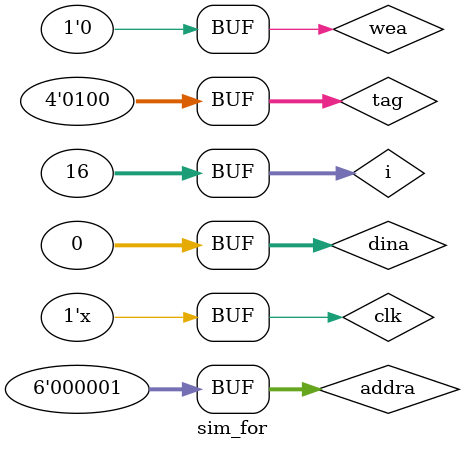
<source format=v>
`timescale 1ns / 1ps


module sim_for(

    );
    parameter LINE_SIZE=16;
    parameter INDEX_WIDTH=2;
    reg [3:0] tag;
    reg [3:0] line_tag [LINE_SIZE-1:0];
    reg line_v [LINE_SIZE-1:0];
    wire line_hit [LINE_SIZE-1:0];
    reg hit;
    reg clk;
    always #10 clk<=~clk;
    integer i;
    genvar j;
    generate
        for(j=0;j<LINE_SIZE;j=j+1) begin
            assign line_hit[j]=(line_tag[j]==tag)&line_v[j]&(j[INDEX_WIDTH-1:0]);
        end
    endgenerate
    always @(*) begin
        hit=0;
        for(i=0;i<LINE_SIZE;i=i+1) begin
            if(line_hit[i]) begin
                hit=1;
            end
        end
    end
    reg wea;
    reg [5:0] addra;
    reg [31:0] dina;
    wire [31:0] douta;
    blk_mem_gen_0 your_instance_name (
      .clka(clk),    // input wire clka
      .ena(1),      // input wire ena
      .wea(wea),      // input wire [0 : 0] wea
      .addra(addra),  // input wire [5 : 0] addra
      .dina(dina),    // input wire [31 : 0] dina
      .douta(douta)  // output wire [31 : 0] douta
    );
    initial begin
        clk=0;
        tag=3'd1;
        for(i=0;i<LINE_SIZE;i=i+1) begin
            line_tag[i]=i%4;
            line_v[i]=1;
        end
        #20
        tag=3'd4;
        #20 
        wea=1;
        addra=1;
        dina=10;
        #20
        wea=0;
        dina=0;
    end
endmodule

</source>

◆ ◆ ◆ ◆

▸ **Directions for this task**
Verbatim reproduction of every entry is needed, with the images left out.

▸ **Written solution**
<source format=v>
`timescale 1ns / 1ps


module sim_for(

    );
    parameter LINE_SIZE=16;
    parameter INDEX_WIDTH=2;
    reg [3:0] tag;
    reg [3:0] line_tag [LINE_SIZE-1:0];
    reg line_v [LINE_SIZE-1:0];
    wire line_hit [LINE_SIZE-1:0];
    reg hit;
    reg clk;
    always #10 clk<=~clk;
    integer i;
    genvar j;
    generate
        for(j=0;j<LINE_SIZE;j=j+1) begin
            assign line_hit[j]=(line_tag[j]==tag)&line_v[j]&(j[INDEX_WIDTH-1:0]);
        end
    endgenerate
    always @(*) begin
        hit=0;
        for(i=0;i<LINE_SIZE;i=i+1) begin
            if(line_hit[i]) begin
                hit=1;
            end
        end
    end
    reg wea;
    reg [5:0] addra;
    reg [31:0] dina;
    wire [31:0] douta;
    blk_mem_gen_0 your_instance_name (
      .clka(clk),    // input wire clka
      .ena(1),      // input wire ena
      .wea(wea),      // input wire [0 : 0] wea
      .addra(addra),  // input wire [5 : 0] addra
      .dina(dina),    // input wire [31 : 0] dina
      .douta(douta)  // output wire [31 : 0] douta
    );
    initial begin
        clk=0;
        tag=3'd1;
        for(i=0;i<LINE_SIZE;i=i+1) begin
            line_tag[i]=i%4;
            line_v[i]=1;
        end
        #20
        tag=3'd4;
        #20 
        wea=1;
        addra=1;
        dina=10;
        #20
        wea=0;
        dina=0;
    end
endmodule

</source>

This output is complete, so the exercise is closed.